### EXTRAIT CITÉ

□ □ □ □ □ □ □

Cet article est un prélude à toute une série d’articles plus techniques qui aborderont pas à pas les techniques les plus fréquemment employées pour la peinture de figurines. Cet article assez théorique, qui peut vous sembler complexe à la première lecture, devrait vous faire prendre conscience que la peinture de figurines ne se limite pas à faire un joli dégradé. C’est aussi une affaire d’ambiance, de personnalité, de vie. Et tout cela passe par le choix des couleurs !

1. Généralités, comment aborder la couleur ?

Même si la plus grande partie des paragraphes qui suivent présentent la couleur de façon rationnelle, voire presque scientifique, ne perdez pas de vue qu'en pratique la sensibilité du peintre est aussi très importante

La première chose à faire avant de lire cet article est de vous débarrasser de vos préjugés et de regarder autour de vous avec un œil nouveau. L’observation est une clef primordiale pour le peintre. Si on vous demande "de quelle couleur est un arbre ?" Vous répondrez très probablement "Marron et vert, c’est une évidence" ! Pourtant en regardant par ma fenêtre, je vois un arbre au tronc gris clair et au feuillage vert de gris très froid, un autre au tronc gris chaud foncé et au feuillage presque violet et encore plus loin je vois un feuillage vert/jaune …

Observez autour de vous, les métaux, les tissus, les fourrures des animaux… Cela paraît tout simple et pourtant on se demande souvent comment peindre ces matériaux sur nos figurines alors qu'on passe quotidiennement devant des tonnes d'exemples et de sources d'inspiration sans même les voir. Faites donc un petit effort d’observation et d’analyse et vous vous ouvrirez un univers coloré infiniment riche. 

Maintenant que tu as ouvert tes chakras colorés mon frère, on va pouvoir passer à la théorie pure. Mais attention, dans un souci de simplification et de clarté, je ne m'attarderai pas forcément sur tous les détails pratiques ou sur certaines exceptions !

□ □ □ □ □ □ □

### DONNÉES FOURNIES
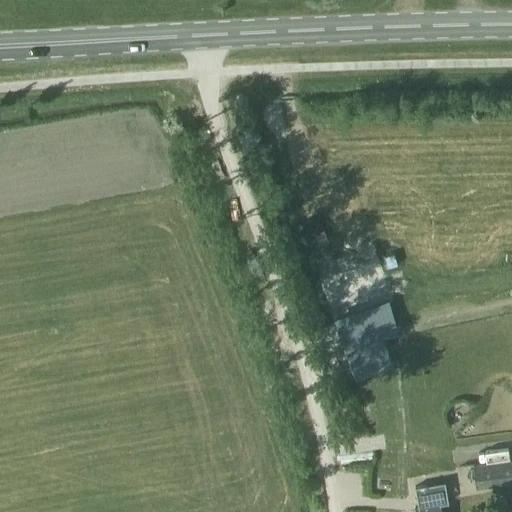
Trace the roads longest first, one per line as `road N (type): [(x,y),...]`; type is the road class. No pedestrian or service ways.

□ □ □ □ □ □ □

### TRAVAIL À FAIRE
• A. Comment traduire en anglais la phrase « L’observation est une clef primordiale pour le peintre. », tirée de l'extrait cité ?
• B. Les affirmations suivantes s'accordent-elles avec l'extrait cité ? Répondez à chacune par oui ou par non, en citant exactement les mots du texte qui tranchent.
(i) L'article présente la peinture de figurines comme se résumant à faire un joli dégradé.
(ii) Depuis sa fenêtre, l'auteur voit un arbre au feuillage presque violet.
(iii) L'auteur annonce qu'il s'attardera sur toutes les exceptions.
• C. Répondez aux questions suivantes d'après l'extrait cité.
(i) Qu'aborderont pas à pas les articles plus techniques annoncés ?
(ii) Quelle est la première chose à faire avant de lire l'article ?
(iii) De quelle couleur est le feuillage que l'auteur voit encore plus loin ?

### SOLUTIONS PROPOSÉES
• A. Observation is an essential key for the painter.

• B.
(i) Non : « la peinture de figurines ne se limite pas à faire un joli dégradé ».
(ii) Oui : « un autre au tronc gris chaud foncé et au feuillage presque violet ».
(iii) Non : « je ne m'attarderai pas forcément sur tous les détails pratiques ou sur certaines exceptions ».

• C.
(i) Les techniques les plus fréquemment employées pour la peinture de figurines.
(ii) Se débarrasser de ses préjugés et regarder autour de soi avec un œil nouveau.
(iii) Vert/jaune.